C'est une progression de 29 %, cinq fois plus rapide que celle des médicaments de marque. En 2004, la hausse avait été encore plus forte (+ 32 %), selon le Gemme, l'organisme professionnel qui défend les intérêts des fabricants de génériques en France, comme l'allemand Merck KGaA, le français Biogaran (groupe Servier) ou le suisse Sandoz (groupe Novartis).
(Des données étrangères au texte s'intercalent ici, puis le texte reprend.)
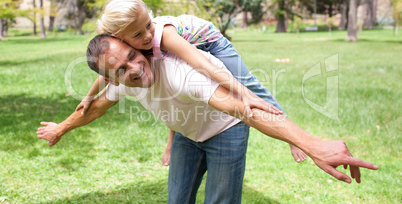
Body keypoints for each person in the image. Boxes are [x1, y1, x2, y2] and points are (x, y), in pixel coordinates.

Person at [37, 35, 378, 203]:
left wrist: (312, 144)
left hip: (225, 131)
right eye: (122, 70)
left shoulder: (179, 73)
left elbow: (242, 108)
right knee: (178, 199)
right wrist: (62, 128)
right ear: (111, 79)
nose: (136, 67)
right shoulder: (123, 86)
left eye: (133, 56)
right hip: (188, 135)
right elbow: (96, 107)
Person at [75, 0, 307, 165]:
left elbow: (201, 63)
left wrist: (245, 93)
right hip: (189, 53)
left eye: (148, 25)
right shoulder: (126, 49)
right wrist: (88, 96)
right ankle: (173, 143)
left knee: (248, 84)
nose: (147, 35)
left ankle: (289, 133)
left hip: (211, 43)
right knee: (175, 93)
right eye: (138, 34)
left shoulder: (161, 35)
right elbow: (111, 71)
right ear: (120, 39)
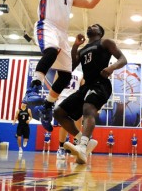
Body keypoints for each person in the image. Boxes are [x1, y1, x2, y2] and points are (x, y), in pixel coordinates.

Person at [23, 0, 110, 132]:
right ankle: (33, 87)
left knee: (66, 74)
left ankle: (47, 106)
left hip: (62, 31)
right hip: (47, 26)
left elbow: (90, 4)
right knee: (51, 50)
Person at [54, 24, 127, 164]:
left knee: (88, 108)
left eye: (94, 26)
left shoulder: (105, 42)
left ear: (100, 31)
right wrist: (75, 46)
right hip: (86, 86)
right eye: (89, 26)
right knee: (58, 112)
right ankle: (84, 140)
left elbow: (123, 59)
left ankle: (82, 146)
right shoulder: (82, 50)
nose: (90, 26)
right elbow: (72, 66)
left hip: (101, 84)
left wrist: (111, 68)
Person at [55, 68, 84, 160]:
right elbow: (55, 85)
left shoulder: (80, 73)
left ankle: (77, 145)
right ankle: (61, 148)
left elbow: (83, 87)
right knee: (65, 123)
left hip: (75, 98)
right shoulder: (61, 69)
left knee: (79, 119)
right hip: (63, 97)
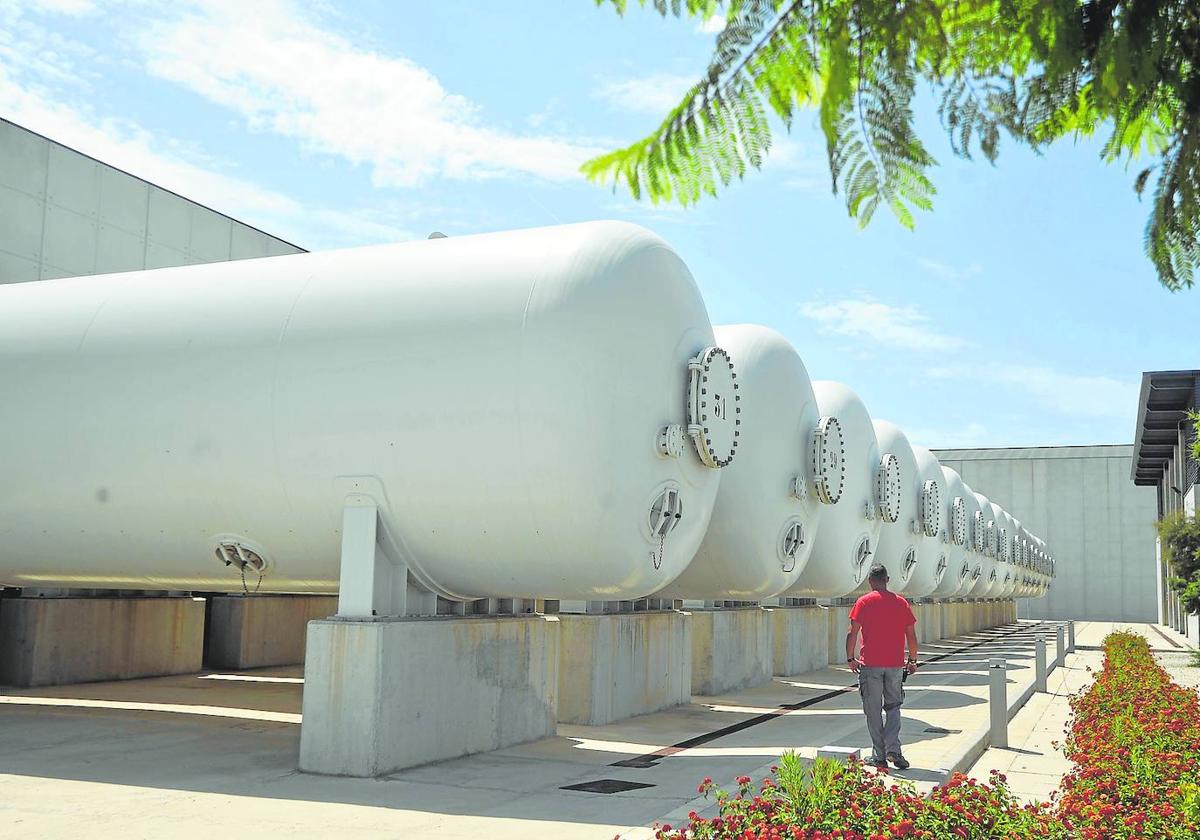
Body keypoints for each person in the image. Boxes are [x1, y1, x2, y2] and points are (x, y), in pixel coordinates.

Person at [846, 563, 919, 770]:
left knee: (873, 710)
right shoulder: (901, 603)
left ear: (870, 581)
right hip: (895, 665)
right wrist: (912, 661)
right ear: (887, 580)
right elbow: (911, 636)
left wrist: (850, 658)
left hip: (870, 665)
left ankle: (879, 755)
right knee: (894, 707)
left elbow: (853, 632)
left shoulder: (863, 602)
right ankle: (893, 750)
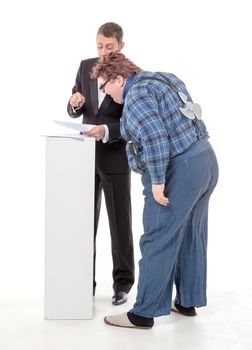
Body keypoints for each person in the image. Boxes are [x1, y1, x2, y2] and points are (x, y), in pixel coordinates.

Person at [91, 52, 219, 329]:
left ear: (119, 78)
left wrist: (159, 181)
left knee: (157, 239)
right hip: (205, 160)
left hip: (179, 170)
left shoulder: (135, 96)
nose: (105, 92)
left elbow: (155, 138)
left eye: (105, 86)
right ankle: (187, 302)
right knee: (191, 236)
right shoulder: (163, 78)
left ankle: (144, 313)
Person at [67, 23, 134, 305]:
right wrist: (75, 102)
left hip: (115, 154)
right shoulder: (85, 66)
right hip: (84, 155)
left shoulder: (131, 73)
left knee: (120, 222)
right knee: (84, 223)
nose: (103, 52)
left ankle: (122, 284)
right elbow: (73, 108)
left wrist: (106, 131)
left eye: (109, 46)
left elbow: (132, 121)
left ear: (120, 45)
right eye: (99, 46)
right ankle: (85, 283)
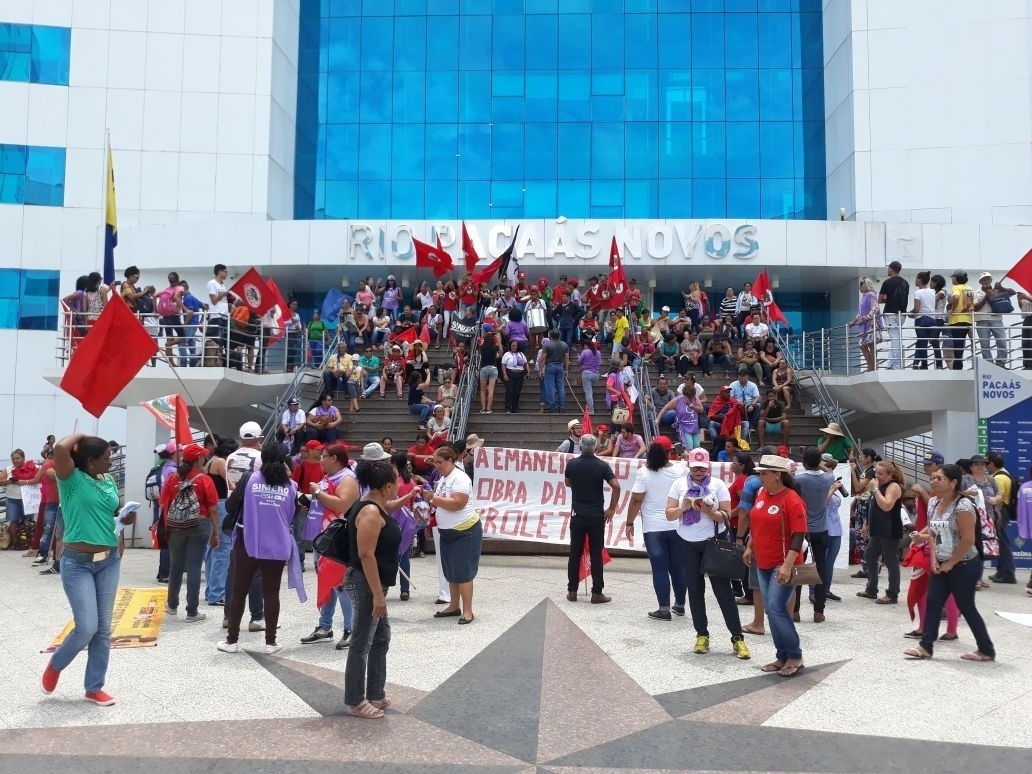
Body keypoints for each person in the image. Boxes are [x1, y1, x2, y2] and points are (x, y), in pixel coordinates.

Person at [42, 434, 129, 705]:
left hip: (109, 561)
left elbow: (111, 515)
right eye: (106, 457)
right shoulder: (71, 479)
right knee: (87, 626)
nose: (111, 460)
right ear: (91, 461)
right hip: (77, 564)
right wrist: (83, 436)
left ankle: (94, 687)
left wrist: (124, 524)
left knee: (103, 630)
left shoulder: (109, 481)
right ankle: (57, 664)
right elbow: (60, 448)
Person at [904, 464, 996, 662]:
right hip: (943, 562)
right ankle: (925, 646)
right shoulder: (936, 503)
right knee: (933, 603)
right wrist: (934, 557)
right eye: (933, 478)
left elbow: (968, 540)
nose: (933, 481)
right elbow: (934, 531)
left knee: (966, 606)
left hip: (964, 563)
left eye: (939, 478)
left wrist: (951, 563)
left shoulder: (963, 506)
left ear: (953, 482)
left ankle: (986, 649)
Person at [218, 445, 305, 654]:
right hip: (277, 545)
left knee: (239, 591)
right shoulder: (291, 486)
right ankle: (270, 642)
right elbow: (291, 516)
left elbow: (230, 507)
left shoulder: (249, 480)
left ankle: (231, 641)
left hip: (248, 542)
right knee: (271, 593)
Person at [665, 448, 750, 660]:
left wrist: (708, 512)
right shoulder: (679, 484)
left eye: (702, 467)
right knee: (694, 591)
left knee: (723, 592)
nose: (699, 471)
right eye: (695, 467)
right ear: (689, 466)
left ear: (708, 466)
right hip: (687, 542)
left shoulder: (718, 484)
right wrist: (684, 507)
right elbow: (669, 514)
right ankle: (701, 635)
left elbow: (726, 516)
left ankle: (737, 638)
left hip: (713, 543)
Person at [341, 457, 402, 719]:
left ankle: (375, 691)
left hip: (375, 583)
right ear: (387, 486)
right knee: (362, 641)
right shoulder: (369, 512)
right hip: (366, 583)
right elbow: (366, 554)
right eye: (397, 481)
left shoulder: (377, 505)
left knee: (380, 637)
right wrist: (378, 594)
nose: (399, 485)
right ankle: (355, 700)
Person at [742, 455, 807, 677]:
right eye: (759, 472)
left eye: (764, 473)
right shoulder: (762, 494)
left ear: (777, 475)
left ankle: (795, 655)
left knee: (777, 609)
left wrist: (787, 566)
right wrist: (750, 546)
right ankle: (782, 656)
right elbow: (756, 522)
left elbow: (799, 535)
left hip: (783, 564)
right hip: (763, 561)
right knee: (772, 611)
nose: (759, 476)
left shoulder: (792, 499)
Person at [302, 443, 360, 650]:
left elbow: (342, 504)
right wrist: (310, 499)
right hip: (324, 539)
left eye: (323, 456)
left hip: (338, 540)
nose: (320, 459)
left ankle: (351, 629)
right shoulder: (329, 478)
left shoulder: (348, 479)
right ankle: (324, 627)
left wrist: (318, 492)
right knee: (327, 582)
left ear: (334, 458)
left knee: (340, 584)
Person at [626, 437, 687, 620]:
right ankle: (680, 604)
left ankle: (663, 608)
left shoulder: (644, 472)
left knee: (660, 569)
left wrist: (629, 523)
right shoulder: (680, 469)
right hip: (677, 524)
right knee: (678, 567)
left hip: (653, 527)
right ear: (670, 453)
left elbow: (637, 499)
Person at [160, 443, 220, 622]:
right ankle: (192, 612)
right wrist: (216, 532)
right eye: (203, 456)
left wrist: (167, 527)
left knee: (176, 566)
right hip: (199, 525)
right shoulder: (204, 480)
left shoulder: (172, 479)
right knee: (194, 567)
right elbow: (213, 509)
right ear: (198, 459)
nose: (205, 458)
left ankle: (172, 605)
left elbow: (165, 505)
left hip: (176, 526)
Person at [426, 446, 480, 623]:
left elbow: (458, 504)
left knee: (463, 572)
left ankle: (468, 610)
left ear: (450, 461)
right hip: (448, 531)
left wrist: (433, 498)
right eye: (434, 463)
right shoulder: (444, 478)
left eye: (439, 462)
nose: (437, 466)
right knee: (451, 570)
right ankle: (454, 605)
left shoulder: (460, 478)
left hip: (465, 530)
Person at [563, 434, 620, 603]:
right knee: (596, 553)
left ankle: (572, 590)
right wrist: (611, 508)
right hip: (596, 515)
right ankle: (597, 592)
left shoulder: (572, 464)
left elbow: (567, 482)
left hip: (577, 514)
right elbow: (616, 486)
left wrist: (580, 485)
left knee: (575, 552)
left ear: (580, 446)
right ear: (596, 448)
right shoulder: (602, 466)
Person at [794, 448, 836, 622]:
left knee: (796, 567)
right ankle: (819, 611)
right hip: (821, 529)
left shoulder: (799, 479)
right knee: (821, 569)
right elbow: (829, 471)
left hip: (801, 528)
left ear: (803, 462)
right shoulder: (828, 478)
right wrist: (819, 462)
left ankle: (795, 610)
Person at [857, 460, 904, 604]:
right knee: (869, 555)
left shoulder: (893, 486)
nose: (876, 475)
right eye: (876, 472)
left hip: (890, 528)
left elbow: (886, 506)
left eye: (880, 473)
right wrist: (866, 523)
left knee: (891, 561)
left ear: (890, 474)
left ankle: (892, 593)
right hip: (878, 528)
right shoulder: (878, 486)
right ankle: (871, 588)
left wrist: (875, 489)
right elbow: (873, 506)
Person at [203, 436, 236, 606]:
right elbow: (230, 485)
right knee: (222, 549)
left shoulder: (209, 462)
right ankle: (217, 592)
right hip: (221, 505)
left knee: (212, 549)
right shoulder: (221, 463)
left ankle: (211, 591)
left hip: (212, 506)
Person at [879, 260, 909, 369]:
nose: (887, 270)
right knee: (895, 338)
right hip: (902, 314)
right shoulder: (905, 282)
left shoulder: (887, 283)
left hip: (890, 313)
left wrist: (887, 298)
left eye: (888, 268)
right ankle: (891, 364)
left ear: (892, 269)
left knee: (895, 339)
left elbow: (880, 300)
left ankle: (896, 365)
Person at [911, 270, 943, 370]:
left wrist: (910, 313)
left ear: (920, 280)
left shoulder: (918, 292)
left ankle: (923, 365)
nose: (915, 281)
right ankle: (939, 365)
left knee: (922, 342)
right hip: (932, 319)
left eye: (916, 279)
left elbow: (916, 309)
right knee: (934, 342)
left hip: (921, 319)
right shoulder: (932, 292)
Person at [848, 277, 881, 372]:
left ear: (865, 285)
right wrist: (853, 323)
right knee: (863, 345)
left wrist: (868, 316)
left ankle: (872, 366)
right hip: (864, 325)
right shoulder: (864, 297)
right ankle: (871, 364)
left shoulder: (871, 295)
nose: (859, 288)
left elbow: (875, 308)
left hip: (870, 324)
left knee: (870, 345)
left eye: (860, 286)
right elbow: (860, 314)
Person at [946, 269, 975, 369]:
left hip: (957, 319)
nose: (952, 279)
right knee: (962, 343)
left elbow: (957, 298)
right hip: (967, 319)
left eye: (953, 277)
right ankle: (960, 364)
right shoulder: (969, 288)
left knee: (957, 344)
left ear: (957, 278)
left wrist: (952, 310)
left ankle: (958, 365)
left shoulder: (956, 287)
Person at [541, 329, 569, 413]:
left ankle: (552, 406)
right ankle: (562, 405)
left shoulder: (547, 344)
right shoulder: (564, 345)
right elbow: (567, 358)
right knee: (560, 387)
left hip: (549, 365)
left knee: (550, 387)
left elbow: (543, 358)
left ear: (551, 336)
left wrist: (540, 369)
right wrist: (566, 369)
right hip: (560, 365)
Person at [501, 338, 530, 414]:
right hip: (510, 374)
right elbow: (503, 365)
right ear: (510, 346)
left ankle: (515, 408)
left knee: (517, 392)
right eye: (512, 345)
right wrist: (504, 374)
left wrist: (528, 371)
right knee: (510, 391)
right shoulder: (507, 354)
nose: (514, 347)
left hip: (519, 374)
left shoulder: (521, 354)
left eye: (515, 345)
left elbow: (526, 363)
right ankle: (507, 407)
Les génériques représentent aujourd'hui 7,5 % du marché français des médicaments remboursables en valeur et 14,1 % en volume. C'est plus qu'en Espagne ou en Italie, mais c'est encore peu par rapport à l'Allemagne, où la pénétration de ces traitements moins onéreux dépasse les 20 %.
Adoption plus rapide
Ces tendances très bonnes - du moins pour les « génériqueurs » et les comptes de l'assurance-maladie - se sont confirmées cet été. « Le mois d'août a été excellent, et septembre devrait battre un record avec, sans doute, 130 millions d'euros de chiffre d'affaires », annonce Pascal Brière, vice-président du Gemme. Lorsqu'une version générique d'un médicament existe, les pharmaciens l'ont prescrite dans 61,5 % des cas. «
C'est un taux de substitution record », se félicite-t-il. Les délégués à l' assurance-maladie ont sillonné les officines pour convaincre certains pharmaciens, peu enclins à substituer, de proposer des génériques à leurs clients. La Sécurité sociale a aussi écrit directement aux assurés n'utilisant pas de médicaments génériques pour tenter de les persuader de passer aux traitements meilleur marché. Lorsqu'une molécule perd la protection de son brevet, l'adoption des génériques se fait plus vite qu'auparavant, note encore Pascal Brière. L'anticholestérol Zocor (simvastatine) de l'américain Merck & Co., concurrencé par les génériques depuis moins de cinq mois, a déjà vu sa part de marché tomber à 45 % en France.
Fort de ces bons chiffres, le Gemme revoit ses prévisions à la hausse et prévoit un marché en progression d'au moins 30 % sur l'ensemble de l'année 2005. « On visait un chiffre d'affaires de 1,35 milliard. On devrait facilement atteindre 1,45 milliard, voire 1,5 milliard », estime Pascal Brière.